WORK TO BE COMPLETED: Report how many lines below contain the string "contains", with matching case-sensitive. Output the count alone.

THE INPUT:
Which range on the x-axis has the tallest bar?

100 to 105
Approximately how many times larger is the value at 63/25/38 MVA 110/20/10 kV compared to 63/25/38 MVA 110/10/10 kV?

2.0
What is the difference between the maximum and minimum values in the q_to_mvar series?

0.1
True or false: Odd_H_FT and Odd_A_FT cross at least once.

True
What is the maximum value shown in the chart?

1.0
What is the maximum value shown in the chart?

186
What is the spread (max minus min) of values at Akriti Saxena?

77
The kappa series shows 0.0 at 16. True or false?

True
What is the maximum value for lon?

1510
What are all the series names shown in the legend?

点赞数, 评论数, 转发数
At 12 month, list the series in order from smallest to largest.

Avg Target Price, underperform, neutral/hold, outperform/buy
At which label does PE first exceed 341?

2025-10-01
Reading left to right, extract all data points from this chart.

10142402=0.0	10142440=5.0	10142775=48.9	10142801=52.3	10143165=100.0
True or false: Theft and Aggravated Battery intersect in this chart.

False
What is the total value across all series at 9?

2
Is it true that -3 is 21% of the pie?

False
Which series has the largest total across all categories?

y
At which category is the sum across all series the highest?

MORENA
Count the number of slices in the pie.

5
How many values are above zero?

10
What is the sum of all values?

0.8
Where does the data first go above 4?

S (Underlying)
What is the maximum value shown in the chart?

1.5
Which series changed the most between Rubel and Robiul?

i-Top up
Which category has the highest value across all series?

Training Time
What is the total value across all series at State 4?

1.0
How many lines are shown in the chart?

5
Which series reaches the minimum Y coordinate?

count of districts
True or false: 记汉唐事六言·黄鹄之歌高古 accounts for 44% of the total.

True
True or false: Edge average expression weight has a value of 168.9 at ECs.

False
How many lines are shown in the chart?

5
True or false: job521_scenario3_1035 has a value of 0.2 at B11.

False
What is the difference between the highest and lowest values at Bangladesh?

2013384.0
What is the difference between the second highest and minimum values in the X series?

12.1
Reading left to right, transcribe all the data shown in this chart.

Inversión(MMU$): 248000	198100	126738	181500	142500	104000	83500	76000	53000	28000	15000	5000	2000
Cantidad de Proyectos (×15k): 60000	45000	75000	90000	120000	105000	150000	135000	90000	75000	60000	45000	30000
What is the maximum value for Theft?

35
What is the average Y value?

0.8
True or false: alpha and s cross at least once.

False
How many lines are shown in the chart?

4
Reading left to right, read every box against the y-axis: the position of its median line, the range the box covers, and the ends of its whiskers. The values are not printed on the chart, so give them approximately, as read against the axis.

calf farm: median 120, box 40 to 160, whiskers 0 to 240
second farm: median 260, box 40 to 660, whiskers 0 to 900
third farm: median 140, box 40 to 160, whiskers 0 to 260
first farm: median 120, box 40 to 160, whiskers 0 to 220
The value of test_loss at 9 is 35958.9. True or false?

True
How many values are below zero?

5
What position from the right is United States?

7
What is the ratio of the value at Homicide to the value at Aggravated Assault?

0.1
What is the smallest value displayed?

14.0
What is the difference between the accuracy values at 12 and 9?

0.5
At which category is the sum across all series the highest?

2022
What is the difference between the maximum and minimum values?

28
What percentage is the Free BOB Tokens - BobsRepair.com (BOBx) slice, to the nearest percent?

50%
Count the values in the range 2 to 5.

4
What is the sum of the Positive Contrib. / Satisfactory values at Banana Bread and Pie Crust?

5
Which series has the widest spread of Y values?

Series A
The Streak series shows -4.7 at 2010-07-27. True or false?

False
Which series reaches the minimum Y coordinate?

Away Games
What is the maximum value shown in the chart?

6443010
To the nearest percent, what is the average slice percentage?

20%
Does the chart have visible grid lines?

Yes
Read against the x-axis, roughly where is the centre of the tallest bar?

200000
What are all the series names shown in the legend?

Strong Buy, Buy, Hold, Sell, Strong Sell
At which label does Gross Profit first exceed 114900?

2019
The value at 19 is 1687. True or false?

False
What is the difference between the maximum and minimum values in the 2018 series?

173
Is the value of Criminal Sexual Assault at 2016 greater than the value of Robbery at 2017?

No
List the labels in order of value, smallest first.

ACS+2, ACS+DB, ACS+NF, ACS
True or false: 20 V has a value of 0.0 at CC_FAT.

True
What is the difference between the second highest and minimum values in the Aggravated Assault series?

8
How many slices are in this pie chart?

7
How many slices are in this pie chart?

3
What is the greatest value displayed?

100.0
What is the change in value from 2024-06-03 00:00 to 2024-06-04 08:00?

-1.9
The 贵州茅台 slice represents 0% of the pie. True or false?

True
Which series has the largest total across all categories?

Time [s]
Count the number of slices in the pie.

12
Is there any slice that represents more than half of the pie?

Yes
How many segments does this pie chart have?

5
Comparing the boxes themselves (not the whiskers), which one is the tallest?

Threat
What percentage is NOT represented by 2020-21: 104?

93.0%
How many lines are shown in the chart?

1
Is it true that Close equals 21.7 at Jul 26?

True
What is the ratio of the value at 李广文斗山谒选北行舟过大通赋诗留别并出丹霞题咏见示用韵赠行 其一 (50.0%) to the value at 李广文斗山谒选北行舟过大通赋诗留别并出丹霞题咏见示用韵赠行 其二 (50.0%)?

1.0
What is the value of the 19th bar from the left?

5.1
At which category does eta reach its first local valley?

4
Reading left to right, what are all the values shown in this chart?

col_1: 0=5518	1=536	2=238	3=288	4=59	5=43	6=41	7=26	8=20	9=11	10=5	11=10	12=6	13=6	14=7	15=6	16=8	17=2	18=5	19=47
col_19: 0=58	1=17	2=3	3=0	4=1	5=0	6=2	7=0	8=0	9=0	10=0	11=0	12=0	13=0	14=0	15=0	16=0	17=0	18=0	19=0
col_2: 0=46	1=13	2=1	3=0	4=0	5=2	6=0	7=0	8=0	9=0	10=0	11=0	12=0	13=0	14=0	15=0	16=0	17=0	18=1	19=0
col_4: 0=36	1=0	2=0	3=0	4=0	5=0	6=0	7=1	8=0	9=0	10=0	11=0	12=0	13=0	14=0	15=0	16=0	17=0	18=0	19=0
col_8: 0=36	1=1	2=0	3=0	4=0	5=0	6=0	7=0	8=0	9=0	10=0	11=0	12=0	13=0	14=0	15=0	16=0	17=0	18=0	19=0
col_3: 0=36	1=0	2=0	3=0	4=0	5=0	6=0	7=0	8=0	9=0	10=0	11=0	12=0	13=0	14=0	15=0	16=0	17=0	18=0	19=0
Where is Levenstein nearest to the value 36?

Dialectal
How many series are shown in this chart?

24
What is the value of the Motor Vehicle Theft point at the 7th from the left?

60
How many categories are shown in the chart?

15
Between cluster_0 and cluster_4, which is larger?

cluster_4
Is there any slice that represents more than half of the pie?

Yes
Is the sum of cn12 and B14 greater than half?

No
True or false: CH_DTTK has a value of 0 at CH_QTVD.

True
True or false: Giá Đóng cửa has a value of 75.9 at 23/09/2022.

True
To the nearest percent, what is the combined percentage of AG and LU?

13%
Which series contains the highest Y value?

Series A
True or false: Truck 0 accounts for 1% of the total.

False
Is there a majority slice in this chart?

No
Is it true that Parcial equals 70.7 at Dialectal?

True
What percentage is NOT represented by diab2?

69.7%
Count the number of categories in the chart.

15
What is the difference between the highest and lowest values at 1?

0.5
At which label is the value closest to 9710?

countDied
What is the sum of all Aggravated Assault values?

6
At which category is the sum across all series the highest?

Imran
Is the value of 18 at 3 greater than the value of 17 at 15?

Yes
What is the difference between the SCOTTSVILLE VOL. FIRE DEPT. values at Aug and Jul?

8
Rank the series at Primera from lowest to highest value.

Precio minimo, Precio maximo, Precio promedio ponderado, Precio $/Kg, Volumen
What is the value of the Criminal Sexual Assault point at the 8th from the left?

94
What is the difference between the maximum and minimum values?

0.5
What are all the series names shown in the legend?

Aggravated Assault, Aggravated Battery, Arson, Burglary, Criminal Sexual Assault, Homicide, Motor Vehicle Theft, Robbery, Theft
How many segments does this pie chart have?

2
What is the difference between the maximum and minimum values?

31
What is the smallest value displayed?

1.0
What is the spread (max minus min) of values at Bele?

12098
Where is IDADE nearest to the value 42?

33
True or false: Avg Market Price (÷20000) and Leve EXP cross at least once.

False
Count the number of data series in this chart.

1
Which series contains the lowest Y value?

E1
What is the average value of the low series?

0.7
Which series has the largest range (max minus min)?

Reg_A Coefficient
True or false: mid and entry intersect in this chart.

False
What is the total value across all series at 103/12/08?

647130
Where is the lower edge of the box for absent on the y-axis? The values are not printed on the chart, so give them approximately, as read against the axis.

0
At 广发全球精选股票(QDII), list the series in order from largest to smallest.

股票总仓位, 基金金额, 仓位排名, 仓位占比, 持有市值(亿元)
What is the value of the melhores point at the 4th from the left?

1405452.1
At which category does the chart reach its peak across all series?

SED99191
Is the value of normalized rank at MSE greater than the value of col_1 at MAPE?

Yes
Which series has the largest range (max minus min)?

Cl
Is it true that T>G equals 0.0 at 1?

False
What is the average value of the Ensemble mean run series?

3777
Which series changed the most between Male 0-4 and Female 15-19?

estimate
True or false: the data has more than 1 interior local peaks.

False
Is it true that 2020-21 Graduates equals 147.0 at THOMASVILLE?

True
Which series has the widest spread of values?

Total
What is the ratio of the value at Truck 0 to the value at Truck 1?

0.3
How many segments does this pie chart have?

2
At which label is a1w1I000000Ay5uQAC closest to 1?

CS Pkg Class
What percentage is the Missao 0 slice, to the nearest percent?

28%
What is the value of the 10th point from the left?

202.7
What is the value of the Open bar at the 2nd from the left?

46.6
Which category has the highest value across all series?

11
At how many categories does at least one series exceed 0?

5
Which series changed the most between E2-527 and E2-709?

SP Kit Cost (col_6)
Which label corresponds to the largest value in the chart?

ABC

WRITTEN SOLUTION: 2